Basically every medical professional I talked to expresses extreme reservations about the ProPublica database. A doctor was concerned about how they accounted for difficult cases (again, see methodology). A consultant said that rampant Medicare fraud makes the data questionable (it’s still the best data available). A friend noted that #capitalism would mean the best surgeons would become too exclusive to be available to those who needed them. Some have compared it to the disastrous experiment in paying teachers based on test scores. Will doctors turn away difficult patients to uphold their rankings? And what about the poor doctors who have made it through years of frantic studying and competing, through college, through med school, only to keep being graded for their entire lives? Can you imagine having what is essentially your annual performance review available publicly?

There is some precedent for doctor-specific evaluation. In an effort to increase transparency, New York began publishing mortality rates for individual cardiovascular surgeons in 1989, and as with the ProPublica ratings, the numbers were adjusted to account for riskiness of patient (for example, a patient would be excluded if they were receiving more than one procedure). As a result, hospitals upgraded protocols and mortality rates dropped dramatically, by a third.

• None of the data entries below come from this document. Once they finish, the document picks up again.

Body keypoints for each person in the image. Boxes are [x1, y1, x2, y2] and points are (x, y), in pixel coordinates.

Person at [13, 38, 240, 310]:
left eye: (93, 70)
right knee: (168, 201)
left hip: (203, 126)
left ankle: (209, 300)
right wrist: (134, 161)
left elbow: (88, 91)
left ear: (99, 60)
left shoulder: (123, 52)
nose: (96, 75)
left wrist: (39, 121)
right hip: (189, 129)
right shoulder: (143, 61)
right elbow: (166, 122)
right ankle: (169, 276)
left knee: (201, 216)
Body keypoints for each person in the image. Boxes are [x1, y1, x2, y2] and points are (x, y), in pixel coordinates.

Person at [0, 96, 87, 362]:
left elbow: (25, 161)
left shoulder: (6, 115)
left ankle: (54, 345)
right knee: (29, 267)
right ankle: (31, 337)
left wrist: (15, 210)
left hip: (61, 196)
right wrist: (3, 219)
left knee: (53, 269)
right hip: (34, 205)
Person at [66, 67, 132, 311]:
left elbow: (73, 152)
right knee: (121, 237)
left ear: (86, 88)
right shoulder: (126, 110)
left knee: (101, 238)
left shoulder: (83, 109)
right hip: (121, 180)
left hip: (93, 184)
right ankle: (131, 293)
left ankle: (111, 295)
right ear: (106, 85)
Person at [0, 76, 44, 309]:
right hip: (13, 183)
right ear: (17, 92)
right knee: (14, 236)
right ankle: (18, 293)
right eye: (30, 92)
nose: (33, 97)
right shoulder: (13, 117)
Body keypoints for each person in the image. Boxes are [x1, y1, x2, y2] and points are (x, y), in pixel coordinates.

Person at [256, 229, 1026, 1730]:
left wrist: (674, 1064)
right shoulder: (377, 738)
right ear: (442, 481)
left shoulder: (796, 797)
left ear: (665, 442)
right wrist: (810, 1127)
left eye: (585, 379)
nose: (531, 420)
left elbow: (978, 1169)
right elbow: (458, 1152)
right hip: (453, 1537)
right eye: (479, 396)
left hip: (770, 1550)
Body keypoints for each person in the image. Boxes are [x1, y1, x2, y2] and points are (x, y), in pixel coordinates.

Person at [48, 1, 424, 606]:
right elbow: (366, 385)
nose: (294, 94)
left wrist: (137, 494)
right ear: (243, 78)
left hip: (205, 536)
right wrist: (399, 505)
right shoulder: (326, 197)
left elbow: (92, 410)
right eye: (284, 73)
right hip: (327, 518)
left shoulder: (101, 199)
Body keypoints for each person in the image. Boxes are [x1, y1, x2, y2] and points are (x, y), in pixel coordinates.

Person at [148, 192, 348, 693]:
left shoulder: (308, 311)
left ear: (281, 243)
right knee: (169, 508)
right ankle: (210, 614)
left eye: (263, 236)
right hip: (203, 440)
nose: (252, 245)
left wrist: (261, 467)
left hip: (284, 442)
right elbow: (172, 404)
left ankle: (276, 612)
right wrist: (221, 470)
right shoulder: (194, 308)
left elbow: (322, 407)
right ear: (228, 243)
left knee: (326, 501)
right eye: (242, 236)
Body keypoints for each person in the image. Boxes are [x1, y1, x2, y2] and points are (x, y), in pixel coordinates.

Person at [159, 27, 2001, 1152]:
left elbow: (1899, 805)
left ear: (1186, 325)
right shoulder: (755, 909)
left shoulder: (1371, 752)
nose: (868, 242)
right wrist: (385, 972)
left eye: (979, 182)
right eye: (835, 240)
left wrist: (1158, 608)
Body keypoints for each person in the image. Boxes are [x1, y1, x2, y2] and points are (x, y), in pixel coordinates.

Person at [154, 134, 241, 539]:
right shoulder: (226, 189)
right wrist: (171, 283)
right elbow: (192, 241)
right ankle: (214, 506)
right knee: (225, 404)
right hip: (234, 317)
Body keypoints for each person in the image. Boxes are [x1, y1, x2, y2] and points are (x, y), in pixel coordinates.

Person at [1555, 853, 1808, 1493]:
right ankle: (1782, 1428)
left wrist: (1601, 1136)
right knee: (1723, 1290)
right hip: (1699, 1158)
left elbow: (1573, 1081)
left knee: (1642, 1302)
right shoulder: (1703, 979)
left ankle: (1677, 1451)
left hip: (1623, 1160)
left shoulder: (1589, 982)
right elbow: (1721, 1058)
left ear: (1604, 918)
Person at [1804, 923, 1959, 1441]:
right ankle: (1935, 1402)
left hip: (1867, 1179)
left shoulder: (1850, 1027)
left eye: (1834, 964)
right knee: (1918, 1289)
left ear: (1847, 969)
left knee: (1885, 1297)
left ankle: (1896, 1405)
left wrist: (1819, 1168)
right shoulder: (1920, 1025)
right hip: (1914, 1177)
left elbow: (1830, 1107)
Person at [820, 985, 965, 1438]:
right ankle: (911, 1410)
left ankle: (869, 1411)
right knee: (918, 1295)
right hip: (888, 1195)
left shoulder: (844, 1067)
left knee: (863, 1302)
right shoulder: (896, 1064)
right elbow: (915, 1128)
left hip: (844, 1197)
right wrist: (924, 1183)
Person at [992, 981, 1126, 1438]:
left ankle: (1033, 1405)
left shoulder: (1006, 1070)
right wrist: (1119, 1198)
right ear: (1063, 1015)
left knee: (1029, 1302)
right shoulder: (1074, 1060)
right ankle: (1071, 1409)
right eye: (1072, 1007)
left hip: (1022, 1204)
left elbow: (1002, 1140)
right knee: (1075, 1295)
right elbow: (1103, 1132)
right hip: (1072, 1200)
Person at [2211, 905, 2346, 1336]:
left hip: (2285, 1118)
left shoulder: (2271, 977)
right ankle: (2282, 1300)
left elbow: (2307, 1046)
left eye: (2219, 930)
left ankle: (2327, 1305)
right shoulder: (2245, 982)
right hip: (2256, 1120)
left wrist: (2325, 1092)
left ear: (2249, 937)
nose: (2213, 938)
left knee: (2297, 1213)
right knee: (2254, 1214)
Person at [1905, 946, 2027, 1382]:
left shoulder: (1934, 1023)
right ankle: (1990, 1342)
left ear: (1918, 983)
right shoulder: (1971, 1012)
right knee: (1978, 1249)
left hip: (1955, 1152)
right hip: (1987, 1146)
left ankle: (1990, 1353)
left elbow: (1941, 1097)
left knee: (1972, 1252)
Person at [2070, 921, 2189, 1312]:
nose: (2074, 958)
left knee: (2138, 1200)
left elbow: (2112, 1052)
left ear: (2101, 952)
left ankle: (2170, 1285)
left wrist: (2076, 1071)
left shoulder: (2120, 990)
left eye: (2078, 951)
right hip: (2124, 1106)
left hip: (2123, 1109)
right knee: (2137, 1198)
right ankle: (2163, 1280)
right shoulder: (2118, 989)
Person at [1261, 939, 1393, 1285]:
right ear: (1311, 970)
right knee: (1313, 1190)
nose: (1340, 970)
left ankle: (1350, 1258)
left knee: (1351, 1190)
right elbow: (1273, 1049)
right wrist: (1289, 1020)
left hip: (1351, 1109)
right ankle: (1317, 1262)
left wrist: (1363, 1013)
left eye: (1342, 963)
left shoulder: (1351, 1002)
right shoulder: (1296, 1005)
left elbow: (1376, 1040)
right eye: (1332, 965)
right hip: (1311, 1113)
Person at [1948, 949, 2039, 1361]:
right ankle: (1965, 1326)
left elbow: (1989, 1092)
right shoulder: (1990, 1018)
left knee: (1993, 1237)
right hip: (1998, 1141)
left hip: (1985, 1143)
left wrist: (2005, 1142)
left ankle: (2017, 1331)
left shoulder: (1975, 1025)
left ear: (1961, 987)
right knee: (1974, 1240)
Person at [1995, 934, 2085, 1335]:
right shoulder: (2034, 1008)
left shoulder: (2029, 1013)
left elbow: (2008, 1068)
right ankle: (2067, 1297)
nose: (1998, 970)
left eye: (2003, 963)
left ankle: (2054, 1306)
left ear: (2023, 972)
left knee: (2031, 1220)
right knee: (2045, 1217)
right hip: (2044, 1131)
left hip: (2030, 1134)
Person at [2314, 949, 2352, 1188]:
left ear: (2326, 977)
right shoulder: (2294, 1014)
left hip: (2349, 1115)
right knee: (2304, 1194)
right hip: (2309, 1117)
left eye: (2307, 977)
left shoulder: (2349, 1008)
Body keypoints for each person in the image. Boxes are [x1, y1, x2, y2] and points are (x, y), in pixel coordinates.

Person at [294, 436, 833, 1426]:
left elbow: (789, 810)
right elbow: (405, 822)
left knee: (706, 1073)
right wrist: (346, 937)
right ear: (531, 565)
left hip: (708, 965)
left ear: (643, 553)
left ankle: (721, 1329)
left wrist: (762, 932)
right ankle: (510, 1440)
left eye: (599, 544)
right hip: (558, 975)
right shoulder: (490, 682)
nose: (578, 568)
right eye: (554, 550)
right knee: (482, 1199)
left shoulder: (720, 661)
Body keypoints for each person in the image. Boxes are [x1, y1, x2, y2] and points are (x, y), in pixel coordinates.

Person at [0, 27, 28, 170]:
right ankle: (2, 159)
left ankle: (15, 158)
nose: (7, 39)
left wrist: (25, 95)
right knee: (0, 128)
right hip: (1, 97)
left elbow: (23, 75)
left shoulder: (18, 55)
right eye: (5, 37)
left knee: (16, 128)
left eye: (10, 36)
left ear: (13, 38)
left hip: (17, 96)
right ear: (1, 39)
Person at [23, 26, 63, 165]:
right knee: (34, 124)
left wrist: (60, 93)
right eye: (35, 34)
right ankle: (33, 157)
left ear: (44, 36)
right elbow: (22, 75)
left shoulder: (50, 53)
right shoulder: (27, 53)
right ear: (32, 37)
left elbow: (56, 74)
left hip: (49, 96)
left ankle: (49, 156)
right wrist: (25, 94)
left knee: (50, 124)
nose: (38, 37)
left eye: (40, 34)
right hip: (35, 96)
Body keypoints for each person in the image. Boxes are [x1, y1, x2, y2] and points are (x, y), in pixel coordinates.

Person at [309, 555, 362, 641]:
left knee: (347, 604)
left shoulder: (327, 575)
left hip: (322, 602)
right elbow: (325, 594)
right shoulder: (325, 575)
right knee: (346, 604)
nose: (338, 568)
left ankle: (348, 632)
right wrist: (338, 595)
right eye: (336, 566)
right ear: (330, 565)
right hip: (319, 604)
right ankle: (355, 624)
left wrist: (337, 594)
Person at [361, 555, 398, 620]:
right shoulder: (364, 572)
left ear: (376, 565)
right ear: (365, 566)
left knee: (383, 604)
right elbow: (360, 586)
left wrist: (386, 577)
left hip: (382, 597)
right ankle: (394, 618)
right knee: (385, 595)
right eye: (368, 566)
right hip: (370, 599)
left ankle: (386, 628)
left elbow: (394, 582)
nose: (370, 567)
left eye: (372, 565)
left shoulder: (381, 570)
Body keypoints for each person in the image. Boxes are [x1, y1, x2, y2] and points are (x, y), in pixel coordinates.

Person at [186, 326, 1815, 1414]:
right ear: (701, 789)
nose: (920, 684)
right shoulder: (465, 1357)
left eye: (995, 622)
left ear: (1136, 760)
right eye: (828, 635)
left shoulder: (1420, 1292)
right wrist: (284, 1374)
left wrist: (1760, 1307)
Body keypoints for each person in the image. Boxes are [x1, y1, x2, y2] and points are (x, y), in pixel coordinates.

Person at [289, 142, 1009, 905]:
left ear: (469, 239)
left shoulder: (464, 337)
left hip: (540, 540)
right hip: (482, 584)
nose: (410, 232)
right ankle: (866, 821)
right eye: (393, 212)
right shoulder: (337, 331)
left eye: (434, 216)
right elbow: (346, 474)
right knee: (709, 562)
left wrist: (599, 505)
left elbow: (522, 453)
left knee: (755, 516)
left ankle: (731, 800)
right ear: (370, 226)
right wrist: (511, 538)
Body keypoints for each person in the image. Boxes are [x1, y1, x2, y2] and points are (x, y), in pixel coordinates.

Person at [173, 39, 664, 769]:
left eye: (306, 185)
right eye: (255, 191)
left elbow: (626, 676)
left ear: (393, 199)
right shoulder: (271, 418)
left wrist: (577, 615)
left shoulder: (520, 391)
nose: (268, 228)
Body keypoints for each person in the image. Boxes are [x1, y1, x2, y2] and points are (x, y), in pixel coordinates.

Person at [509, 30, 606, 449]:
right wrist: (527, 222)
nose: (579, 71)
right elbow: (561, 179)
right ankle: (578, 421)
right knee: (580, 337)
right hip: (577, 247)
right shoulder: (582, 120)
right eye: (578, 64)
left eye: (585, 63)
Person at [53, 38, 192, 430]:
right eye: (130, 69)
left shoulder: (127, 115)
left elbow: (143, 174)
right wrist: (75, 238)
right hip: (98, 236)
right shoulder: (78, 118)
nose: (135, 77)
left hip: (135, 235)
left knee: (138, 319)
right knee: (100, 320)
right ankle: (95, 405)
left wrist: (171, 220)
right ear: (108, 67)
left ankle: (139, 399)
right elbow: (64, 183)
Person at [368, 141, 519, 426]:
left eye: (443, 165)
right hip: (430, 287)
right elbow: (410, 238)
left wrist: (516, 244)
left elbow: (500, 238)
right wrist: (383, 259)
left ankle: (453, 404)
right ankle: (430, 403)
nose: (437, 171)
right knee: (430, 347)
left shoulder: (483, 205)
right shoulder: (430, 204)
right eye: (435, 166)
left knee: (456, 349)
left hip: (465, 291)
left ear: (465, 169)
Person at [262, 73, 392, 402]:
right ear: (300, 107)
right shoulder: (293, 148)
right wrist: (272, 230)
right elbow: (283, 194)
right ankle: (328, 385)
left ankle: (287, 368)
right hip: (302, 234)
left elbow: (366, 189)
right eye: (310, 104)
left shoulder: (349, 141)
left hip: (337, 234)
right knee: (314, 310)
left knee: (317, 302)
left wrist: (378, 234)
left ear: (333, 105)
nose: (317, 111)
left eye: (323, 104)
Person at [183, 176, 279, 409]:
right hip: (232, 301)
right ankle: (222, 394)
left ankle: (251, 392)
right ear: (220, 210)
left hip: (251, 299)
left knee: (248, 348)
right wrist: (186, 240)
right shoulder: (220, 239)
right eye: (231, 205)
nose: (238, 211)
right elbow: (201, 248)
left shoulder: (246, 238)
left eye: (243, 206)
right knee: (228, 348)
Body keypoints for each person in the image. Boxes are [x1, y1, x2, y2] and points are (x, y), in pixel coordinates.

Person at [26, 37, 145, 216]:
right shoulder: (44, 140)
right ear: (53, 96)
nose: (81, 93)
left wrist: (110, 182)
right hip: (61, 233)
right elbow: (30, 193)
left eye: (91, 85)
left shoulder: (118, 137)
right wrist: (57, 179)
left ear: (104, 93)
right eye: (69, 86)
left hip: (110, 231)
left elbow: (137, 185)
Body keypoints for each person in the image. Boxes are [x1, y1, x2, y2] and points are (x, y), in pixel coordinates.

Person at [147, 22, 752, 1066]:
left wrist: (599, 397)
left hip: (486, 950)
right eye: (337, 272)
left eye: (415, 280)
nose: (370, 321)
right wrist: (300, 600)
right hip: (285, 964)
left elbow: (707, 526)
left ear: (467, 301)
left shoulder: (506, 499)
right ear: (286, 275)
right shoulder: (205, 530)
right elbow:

Or did they? One study found that two-thirds of cardiovascular surgeons admitted to not treating a patient in order to protect their scores. New York Magazine found instances of patients receiving unnecessary procedures in order to exclude them from stats, risky patients being sent out of state, and risk level being fudged in order to make the doctor look more skilled. There are numerous ways to game the system, despite the part of the Hippocratic oath where doctors promise, “I will remember that I remain a member of society, with special obligations to all my fellow human beings, those sound of mind and body as well as the infirm.”

One school of thought is that surgeons’ statistics should be available at the hospital-level instead of being made public. A recent article in Medium explored this possibility with a system called Amplio that collects extensive data before, during, and after operations, and can provide results taking a number of different factors into account. The scores differ from the ProPublica numbers in that they are multifaceted (meaning, surgeons can’t try to optimize along only one measure, like hospital readmissions), take all patients into account (not just Medicare), but, most importantly, stay anonymous within the hospital. By keeping results confidential, Amplio hopes to avoid system-gaming while still encouraging surgeons to seek help if needed. The article argues that “patients actually make little use of objective outcomes data when it’s available, that in fact they’re much more likely to choose a surgeon or hospital based on reputation or raw proximity.”

However, ProPublica points out that hospitals are unlikely to self-regulate. The sad truth is that readmissions result in more money for the hospital, though Medicare is putting incentives in place to curb this. Questionable cases are put before a peer review panel, which largely does nothing (the strictest punishment most members can remember handing out is a “letter of inquiry”). ProPublica notes, “Peer review is often undermined by the personal and financial ties that bind doctors together, according to experts and a 2008 study.”

In 1999, a report called “To Err Is Human” from the Institute of Medicine shocked the medical world, revealing that some 98,000 deaths were caused by medical errors every year. They avoided placing blame on individual doctors, and instead suggested several system-wide improvements to avoid mistakes. Now, it’s estimated that number is 400,000, making it the third leading cause of death in the United States.

We need to change something, and tools like the Surgeon Scorecard seem as good as anything else. Surgeons need the data in order to know how to improve, and the public should be able to use performance when making medical decisions. While I don’t think the ProPublica ratings are the one true answer to solve this problem, and measures certainly need to be in place to safeguard against gaming, I think it’s clear that public accountability is a step in the right direction.